Work required >> Copy out everything from "2. Source is" down to "week and month." in the stock market forecasting text, swapping "differentials" for "changes".

Text extract >>
# # #

Machine Learning for stock market

Machine Learning for forecasting stock market movements with support vector machine


Support vector machine (SVM) is a type of learning algorithms characterized by the capacity control of the decision function, the use of the kernel functions and the sparsity of the solution. I investigate here the worthiness of predictability of movement of various financial instruments with SVM by forecasting the monthly movement. To evaluate the forecastability of SVM I use cross validation technique. Various kernels were tried in first stages of the research analysis.

Data structures and approach to data analysis

  1. Table of daily data as it is by instrument,Date,OHLC

    1. Gets updated by downloader on a regular basis

    2. Source is YAHOO financials freely available

  2. Database view created, which has for each instrument it’s adjusted close differentials for day, week and month and all most important world indices, commodities and forex data also with close or adjusted close price (depending on availability) differentials for day, week and month.

# # #

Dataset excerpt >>
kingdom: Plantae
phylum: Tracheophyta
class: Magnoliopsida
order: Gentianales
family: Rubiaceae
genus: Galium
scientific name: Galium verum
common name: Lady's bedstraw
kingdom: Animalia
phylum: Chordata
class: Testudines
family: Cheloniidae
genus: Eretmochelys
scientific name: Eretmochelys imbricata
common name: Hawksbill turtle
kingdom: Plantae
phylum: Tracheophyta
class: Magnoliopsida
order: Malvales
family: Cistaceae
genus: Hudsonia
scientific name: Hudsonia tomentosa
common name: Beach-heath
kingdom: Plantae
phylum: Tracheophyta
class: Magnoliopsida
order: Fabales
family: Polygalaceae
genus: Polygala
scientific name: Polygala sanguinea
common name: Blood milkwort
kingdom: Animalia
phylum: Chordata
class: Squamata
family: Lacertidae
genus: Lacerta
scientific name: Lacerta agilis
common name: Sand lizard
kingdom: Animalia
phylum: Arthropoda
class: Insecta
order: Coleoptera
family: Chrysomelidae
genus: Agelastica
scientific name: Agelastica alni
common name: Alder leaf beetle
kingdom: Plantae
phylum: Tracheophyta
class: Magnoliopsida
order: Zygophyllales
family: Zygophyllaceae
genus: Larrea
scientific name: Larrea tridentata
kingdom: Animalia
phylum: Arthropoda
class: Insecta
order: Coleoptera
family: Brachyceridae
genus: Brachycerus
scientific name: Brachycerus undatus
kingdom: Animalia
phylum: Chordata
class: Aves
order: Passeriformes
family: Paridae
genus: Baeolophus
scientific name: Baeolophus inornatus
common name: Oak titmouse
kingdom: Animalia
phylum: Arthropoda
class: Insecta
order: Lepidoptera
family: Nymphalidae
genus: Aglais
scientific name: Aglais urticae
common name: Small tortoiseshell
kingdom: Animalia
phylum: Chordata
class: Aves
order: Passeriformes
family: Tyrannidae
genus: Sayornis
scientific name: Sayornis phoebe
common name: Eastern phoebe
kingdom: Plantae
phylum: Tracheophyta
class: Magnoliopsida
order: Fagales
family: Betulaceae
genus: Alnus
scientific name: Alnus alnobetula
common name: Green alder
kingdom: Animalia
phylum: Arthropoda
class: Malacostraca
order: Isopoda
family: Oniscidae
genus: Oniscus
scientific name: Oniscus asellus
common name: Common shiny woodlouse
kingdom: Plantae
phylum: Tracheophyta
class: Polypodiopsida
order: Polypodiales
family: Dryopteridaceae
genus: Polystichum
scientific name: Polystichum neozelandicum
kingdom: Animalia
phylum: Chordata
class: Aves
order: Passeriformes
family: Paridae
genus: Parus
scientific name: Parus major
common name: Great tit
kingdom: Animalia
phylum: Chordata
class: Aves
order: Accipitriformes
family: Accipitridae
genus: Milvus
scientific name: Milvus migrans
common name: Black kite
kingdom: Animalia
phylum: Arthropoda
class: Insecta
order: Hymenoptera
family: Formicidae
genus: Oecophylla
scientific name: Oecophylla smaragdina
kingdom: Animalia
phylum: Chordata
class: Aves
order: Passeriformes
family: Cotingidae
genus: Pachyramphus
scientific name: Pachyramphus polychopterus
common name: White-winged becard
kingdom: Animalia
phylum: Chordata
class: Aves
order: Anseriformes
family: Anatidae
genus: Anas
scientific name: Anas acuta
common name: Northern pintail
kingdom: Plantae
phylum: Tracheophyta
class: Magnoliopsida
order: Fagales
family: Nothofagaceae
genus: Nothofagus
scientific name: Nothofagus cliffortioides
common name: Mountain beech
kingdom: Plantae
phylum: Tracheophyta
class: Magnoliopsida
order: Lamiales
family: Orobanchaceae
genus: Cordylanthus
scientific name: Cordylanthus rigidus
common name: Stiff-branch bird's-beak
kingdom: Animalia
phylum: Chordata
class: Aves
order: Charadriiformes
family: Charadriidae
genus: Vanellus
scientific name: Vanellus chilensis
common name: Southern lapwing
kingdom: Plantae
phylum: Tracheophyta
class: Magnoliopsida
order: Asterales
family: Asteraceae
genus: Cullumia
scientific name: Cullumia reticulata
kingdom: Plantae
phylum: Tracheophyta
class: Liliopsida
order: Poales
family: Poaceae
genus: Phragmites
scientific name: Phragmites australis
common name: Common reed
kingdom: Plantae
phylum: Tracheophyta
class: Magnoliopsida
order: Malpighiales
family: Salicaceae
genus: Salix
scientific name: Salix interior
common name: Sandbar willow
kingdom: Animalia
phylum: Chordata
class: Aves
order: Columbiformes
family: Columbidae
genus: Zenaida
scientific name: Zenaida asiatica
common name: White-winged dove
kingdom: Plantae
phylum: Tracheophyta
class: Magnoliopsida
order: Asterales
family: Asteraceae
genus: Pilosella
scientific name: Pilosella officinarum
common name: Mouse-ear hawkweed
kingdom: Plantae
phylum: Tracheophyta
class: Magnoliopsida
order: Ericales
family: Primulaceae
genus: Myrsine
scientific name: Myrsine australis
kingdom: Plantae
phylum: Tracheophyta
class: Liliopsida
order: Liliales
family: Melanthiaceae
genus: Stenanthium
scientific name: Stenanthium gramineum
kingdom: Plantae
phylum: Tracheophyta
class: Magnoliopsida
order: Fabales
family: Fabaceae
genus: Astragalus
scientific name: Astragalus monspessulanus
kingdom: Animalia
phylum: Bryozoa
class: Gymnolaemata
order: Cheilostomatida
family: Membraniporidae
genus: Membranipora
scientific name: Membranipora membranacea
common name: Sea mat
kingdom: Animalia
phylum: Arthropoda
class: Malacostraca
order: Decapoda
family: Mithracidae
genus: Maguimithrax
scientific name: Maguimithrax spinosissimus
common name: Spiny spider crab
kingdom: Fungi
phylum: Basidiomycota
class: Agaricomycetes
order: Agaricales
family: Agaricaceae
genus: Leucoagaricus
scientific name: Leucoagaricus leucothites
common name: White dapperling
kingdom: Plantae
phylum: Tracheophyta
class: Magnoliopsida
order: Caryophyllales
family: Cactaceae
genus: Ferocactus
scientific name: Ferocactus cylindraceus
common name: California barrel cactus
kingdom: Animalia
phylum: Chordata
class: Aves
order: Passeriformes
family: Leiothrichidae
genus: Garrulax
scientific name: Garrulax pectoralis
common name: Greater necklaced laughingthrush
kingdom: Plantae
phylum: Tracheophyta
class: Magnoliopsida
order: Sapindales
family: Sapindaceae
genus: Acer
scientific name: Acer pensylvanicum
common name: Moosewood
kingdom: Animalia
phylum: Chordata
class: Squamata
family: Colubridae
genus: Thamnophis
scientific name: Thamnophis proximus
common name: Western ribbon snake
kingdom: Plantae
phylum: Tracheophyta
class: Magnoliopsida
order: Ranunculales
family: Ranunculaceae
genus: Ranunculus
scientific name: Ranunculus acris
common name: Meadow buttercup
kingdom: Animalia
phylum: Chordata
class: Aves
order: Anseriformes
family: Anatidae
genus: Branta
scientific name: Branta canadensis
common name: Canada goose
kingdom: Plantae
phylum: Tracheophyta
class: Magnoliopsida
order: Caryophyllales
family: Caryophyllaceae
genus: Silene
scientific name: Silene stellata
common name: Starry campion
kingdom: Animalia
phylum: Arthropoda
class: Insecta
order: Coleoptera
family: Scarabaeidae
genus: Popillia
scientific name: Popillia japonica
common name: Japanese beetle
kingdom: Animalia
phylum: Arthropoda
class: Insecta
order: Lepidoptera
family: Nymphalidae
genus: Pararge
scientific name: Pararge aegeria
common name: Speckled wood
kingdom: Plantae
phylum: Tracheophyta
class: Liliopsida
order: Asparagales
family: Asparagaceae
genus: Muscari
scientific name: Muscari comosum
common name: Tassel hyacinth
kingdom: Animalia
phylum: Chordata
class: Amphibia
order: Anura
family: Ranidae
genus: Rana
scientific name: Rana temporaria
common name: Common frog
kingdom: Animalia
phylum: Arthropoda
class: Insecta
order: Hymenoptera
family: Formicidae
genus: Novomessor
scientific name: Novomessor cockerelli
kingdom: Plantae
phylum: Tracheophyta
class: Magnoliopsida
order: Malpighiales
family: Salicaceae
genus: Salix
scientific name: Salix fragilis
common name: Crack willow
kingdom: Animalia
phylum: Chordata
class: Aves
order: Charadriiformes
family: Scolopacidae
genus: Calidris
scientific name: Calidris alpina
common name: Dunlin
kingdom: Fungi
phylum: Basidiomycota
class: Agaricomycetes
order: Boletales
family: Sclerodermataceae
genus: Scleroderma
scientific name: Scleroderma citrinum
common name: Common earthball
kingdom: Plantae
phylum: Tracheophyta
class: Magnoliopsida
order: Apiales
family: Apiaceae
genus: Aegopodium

# # #

Solved exercise >>
2. Source is YAHOO financials freely available

  2. Database view created, which has for each instrument it’s adjusted close changes for day, week and month and all most important world indices, commodities and forex data also with close or adjusted close price (depending on availability) changes for day, week and month.